- _Material provided_:
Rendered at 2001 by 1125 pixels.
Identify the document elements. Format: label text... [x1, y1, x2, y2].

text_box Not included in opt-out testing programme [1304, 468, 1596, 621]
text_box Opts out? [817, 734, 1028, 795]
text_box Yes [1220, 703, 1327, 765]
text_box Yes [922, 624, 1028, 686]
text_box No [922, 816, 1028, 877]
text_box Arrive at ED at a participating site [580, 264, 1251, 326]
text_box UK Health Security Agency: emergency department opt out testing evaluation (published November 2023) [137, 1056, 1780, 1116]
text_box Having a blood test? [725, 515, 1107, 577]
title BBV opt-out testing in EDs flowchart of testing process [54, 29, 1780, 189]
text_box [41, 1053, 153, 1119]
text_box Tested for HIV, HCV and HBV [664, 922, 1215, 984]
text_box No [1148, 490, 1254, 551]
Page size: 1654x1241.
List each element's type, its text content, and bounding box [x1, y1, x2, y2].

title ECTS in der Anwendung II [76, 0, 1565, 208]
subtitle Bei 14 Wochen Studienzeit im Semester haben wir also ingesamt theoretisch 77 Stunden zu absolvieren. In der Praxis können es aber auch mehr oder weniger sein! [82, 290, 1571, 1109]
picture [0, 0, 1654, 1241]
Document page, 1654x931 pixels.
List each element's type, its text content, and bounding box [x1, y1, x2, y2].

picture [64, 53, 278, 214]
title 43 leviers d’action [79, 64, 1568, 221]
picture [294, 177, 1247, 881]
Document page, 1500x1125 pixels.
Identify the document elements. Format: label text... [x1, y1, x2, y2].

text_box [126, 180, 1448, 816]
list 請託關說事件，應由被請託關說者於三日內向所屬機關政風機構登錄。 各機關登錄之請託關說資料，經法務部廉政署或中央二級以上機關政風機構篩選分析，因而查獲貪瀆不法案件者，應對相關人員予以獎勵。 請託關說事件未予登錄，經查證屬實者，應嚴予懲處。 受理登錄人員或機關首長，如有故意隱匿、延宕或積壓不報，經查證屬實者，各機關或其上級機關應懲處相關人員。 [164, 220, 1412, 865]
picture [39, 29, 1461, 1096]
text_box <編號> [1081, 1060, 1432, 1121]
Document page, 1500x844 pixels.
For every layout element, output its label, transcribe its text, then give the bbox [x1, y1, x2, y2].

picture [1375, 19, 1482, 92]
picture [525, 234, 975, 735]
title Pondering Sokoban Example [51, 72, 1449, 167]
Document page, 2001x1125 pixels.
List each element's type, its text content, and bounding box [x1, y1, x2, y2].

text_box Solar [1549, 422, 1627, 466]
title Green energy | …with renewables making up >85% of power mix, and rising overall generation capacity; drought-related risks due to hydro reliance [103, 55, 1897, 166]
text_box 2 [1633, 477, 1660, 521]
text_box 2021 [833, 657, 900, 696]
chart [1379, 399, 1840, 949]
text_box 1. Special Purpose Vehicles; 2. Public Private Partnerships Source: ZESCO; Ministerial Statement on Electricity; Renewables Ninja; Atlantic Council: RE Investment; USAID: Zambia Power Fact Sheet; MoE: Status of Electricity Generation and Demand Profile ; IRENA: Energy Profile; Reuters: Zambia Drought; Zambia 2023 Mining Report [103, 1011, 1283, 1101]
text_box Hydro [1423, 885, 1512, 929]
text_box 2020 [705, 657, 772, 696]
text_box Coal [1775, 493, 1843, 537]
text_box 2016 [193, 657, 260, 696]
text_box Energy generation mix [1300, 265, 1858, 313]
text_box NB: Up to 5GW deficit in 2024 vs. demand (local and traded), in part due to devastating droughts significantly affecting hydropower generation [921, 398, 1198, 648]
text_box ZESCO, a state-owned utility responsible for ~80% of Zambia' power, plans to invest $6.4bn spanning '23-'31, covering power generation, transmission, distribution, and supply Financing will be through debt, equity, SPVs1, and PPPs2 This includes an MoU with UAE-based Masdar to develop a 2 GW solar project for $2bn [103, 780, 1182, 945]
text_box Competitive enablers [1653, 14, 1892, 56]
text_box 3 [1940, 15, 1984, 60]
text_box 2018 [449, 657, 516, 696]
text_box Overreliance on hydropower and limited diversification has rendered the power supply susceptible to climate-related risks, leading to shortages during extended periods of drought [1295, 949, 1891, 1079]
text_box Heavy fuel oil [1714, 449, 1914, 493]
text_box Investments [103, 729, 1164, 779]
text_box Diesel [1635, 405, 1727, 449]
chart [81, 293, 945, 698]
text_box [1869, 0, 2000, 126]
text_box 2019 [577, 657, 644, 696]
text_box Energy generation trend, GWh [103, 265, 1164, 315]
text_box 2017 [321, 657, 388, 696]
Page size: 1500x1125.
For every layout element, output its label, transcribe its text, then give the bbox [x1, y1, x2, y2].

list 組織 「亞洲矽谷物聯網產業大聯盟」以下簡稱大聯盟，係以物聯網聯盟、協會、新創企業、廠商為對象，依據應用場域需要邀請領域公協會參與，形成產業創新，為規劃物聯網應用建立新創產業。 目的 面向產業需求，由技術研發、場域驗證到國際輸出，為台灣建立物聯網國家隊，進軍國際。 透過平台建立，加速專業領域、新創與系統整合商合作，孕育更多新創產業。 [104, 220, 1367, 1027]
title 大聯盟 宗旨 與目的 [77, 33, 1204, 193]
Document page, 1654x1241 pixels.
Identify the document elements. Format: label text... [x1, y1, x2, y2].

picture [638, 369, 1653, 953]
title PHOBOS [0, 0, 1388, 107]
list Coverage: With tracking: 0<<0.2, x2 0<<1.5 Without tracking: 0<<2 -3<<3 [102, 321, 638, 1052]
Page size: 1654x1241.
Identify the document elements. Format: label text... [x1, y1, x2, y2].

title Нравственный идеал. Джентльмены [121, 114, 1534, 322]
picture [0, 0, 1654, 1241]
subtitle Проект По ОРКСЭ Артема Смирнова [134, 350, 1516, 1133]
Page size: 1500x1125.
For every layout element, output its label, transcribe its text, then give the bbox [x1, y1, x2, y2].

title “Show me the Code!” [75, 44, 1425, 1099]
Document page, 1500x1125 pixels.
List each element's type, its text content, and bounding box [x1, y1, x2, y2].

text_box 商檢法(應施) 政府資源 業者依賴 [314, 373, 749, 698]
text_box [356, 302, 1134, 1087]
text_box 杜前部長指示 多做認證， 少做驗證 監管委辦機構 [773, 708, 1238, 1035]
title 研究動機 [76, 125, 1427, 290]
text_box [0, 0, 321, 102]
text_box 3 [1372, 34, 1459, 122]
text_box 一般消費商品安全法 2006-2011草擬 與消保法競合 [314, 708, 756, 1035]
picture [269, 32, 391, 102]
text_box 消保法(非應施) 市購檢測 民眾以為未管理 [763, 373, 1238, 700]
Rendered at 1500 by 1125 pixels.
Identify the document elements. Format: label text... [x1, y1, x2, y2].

- _Set problem_:
Can you give the records above again with every "Document page" renamed to "Layout sheet" and nothing else altered?

- _The response_:
Rendered at 2001 by 1125 pixels.
Identify the document elements. Format: label text... [x1, y1, x2, y2].

text_box Not included in opt-out testing programme [1304, 468, 1596, 621]
text_box Opts out? [817, 734, 1028, 795]
text_box Yes [1220, 703, 1327, 765]
text_box Yes [922, 624, 1028, 686]
text_box No [922, 816, 1028, 877]
text_box Arrive at ED at a participating site [580, 264, 1251, 326]
text_box UK Health Security Agency: emergency department opt out testing evaluation (published November 2023) [137, 1056, 1780, 1116]
text_box Having a blood test? [725, 515, 1107, 577]
title BBV opt-out testing in EDs flowchart of testing process [54, 29, 1780, 189]
text_box [41, 1053, 153, 1119]
text_box Tested for HIV, HCV and HBV [664, 922, 1215, 984]
text_box No [1148, 490, 1254, 551]
Page size: 1654x1241.
List each element's type, its text content, and bounding box [x1, y1, x2, y2].

title ECTS in der Anwendung II [76, 0, 1565, 208]
subtitle Bei 14 Wochen Studienzeit im Semester haben wir also ingesamt theoretisch 77 Stunden zu absolvieren. In der Praxis können es aber auch mehr oder weniger sein! [82, 290, 1571, 1109]
picture [0, 0, 1654, 1241]
Layout sheet, 1654x931 pixels.
List each element's type, its text content, and bounding box [x1, y1, x2, y2].

picture [64, 53, 278, 214]
title 43 leviers d’action [79, 64, 1568, 221]
picture [294, 177, 1247, 881]
Layout sheet, 1500x1125 pixels.
Identify the document elements. Format: label text... [x1, y1, x2, y2].

text_box [126, 180, 1448, 816]
list 請託關說事件，應由被請託關說者於三日內向所屬機關政風機構登錄。 各機關登錄之請託關說資料，經法務部廉政署或中央二級以上機關政風機構篩選分析，因而查獲貪瀆不法案件者，應對相關人員予以獎勵。 請託關說事件未予登錄，經查證屬實者，應嚴予懲處。 受理登錄人員或機關首長，如有故意隱匿、延宕或積壓不報，經查證屬實者，各機關或其上級機關應懲處相關人員。 [164, 220, 1412, 865]
picture [39, 29, 1461, 1096]
text_box <編號> [1081, 1060, 1432, 1121]
Layout sheet, 1500x844 pixels.
For every layout element, output its label, transcribe its text, then give the bbox [x1, y1, x2, y2].

picture [1375, 19, 1482, 92]
picture [525, 234, 975, 735]
title Pondering Sokoban Example [51, 72, 1449, 167]
Layout sheet, 2001x1125 pixels.
List each element's type, its text content, and bounding box [x1, y1, x2, y2].

text_box Solar [1549, 422, 1627, 466]
title Green energy | …with renewables making up >85% of power mix, and rising overall generation capacity; drought-related risks due to hydro reliance [103, 55, 1897, 166]
text_box 2 [1633, 477, 1660, 521]
text_box 2021 [833, 657, 900, 696]
chart [1379, 399, 1840, 949]
text_box 1. Special Purpose Vehicles; 2. Public Private Partnerships Source: ZESCO; Ministerial Statement on Electricity; Renewables Ninja; Atlantic Council: RE Investment; USAID: Zambia Power Fact Sheet; MoE: Status of Electricity Generation and Demand Profile ; IRENA: Energy Profile; Reuters: Zambia Drought; Zambia 2023 Mining Report [103, 1011, 1283, 1101]
text_box Hydro [1423, 885, 1512, 929]
text_box 2020 [705, 657, 772, 696]
text_box Coal [1775, 493, 1843, 537]
text_box 2016 [193, 657, 260, 696]
text_box Energy generation mix [1300, 265, 1858, 313]
text_box NB: Up to 5GW deficit in 2024 vs. demand (local and traded), in part due to devastating droughts significantly affecting hydropower generation [921, 398, 1198, 648]
text_box ZESCO, a state-owned utility responsible for ~80% of Zambia' power, plans to invest $6.4bn spanning '23-'31, covering power generation, transmission, distribution, and supply Financing will be through debt, equity, SPVs1, and PPPs2 This includes an MoU with UAE-based Masdar to develop a 2 GW solar project for $2bn [103, 780, 1182, 945]
text_box Competitive enablers [1653, 14, 1892, 56]
text_box 3 [1940, 15, 1984, 60]
text_box 2018 [449, 657, 516, 696]
text_box Overreliance on hydropower and limited diversification has rendered the power supply susceptible to climate-related risks, leading to shortages during extended periods of drought [1295, 949, 1891, 1079]
text_box Heavy fuel oil [1714, 449, 1914, 493]
text_box Investments [103, 729, 1164, 779]
text_box Diesel [1635, 405, 1727, 449]
chart [81, 293, 945, 698]
text_box [1869, 0, 2000, 126]
text_box 2019 [577, 657, 644, 696]
text_box Energy generation trend, GWh [103, 265, 1164, 315]
text_box 2017 [321, 657, 388, 696]
Page size: 1500x1125.
For every layout element, output its label, transcribe its text, then give the bbox [x1, y1, x2, y2].

list 組織 「亞洲矽谷物聯網產業大聯盟」以下簡稱大聯盟，係以物聯網聯盟、協會、新創企業、廠商為對象，依據應用場域需要邀請領域公協會參與，形成產業創新，為規劃物聯網應用建立新創產業。 目的 面向產業需求，由技術研發、場域驗證到國際輸出，為台灣建立物聯網國家隊，進軍國際。 透過平台建立，加速專業領域、新創與系統整合商合作，孕育更多新創產業。 [104, 220, 1367, 1027]
title 大聯盟 宗旨 與目的 [77, 33, 1204, 193]
Layout sheet, 1654x1241 pixels.
Identify the document elements. Format: label text... [x1, y1, x2, y2].

picture [638, 369, 1653, 953]
title PHOBOS [0, 0, 1388, 107]
list Coverage: With tracking: 0<<0.2, x2 0<<1.5 Without tracking: 0<<2 -3<<3 [102, 321, 638, 1052]
Page size: 1654x1241.
Identify the document elements. Format: label text... [x1, y1, x2, y2].

title Нравственный идеал. Джентльмены [121, 114, 1534, 322]
picture [0, 0, 1654, 1241]
subtitle Проект По ОРКСЭ Артема Смирнова [134, 350, 1516, 1133]
Page size: 1500x1125.
For every layout element, output its label, transcribe its text, then give the bbox [x1, y1, x2, y2].

title “Show me the Code!” [75, 44, 1425, 1099]
Layout sheet, 1500x1125 pixels.
List each element's type, its text content, and bounding box [x1, y1, x2, y2].

text_box 商檢法(應施) 政府資源 業者依賴 [314, 373, 749, 698]
text_box [356, 302, 1134, 1087]
text_box 杜前部長指示 多做認證， 少做驗證 監管委辦機構 [773, 708, 1238, 1035]
title 研究動機 [76, 125, 1427, 290]
text_box [0, 0, 321, 102]
text_box 3 [1372, 34, 1459, 122]
text_box 一般消費商品安全法 2006-2011草擬 與消保法競合 [314, 708, 756, 1035]
picture [269, 32, 391, 102]
text_box 消保法(非應施) 市購檢測 民眾以為未管理 [763, 373, 1238, 700]
Rendered at 1500 by 1125 pixels.
Identify the document elements. Format: label text... [x1, y1, x2, y2].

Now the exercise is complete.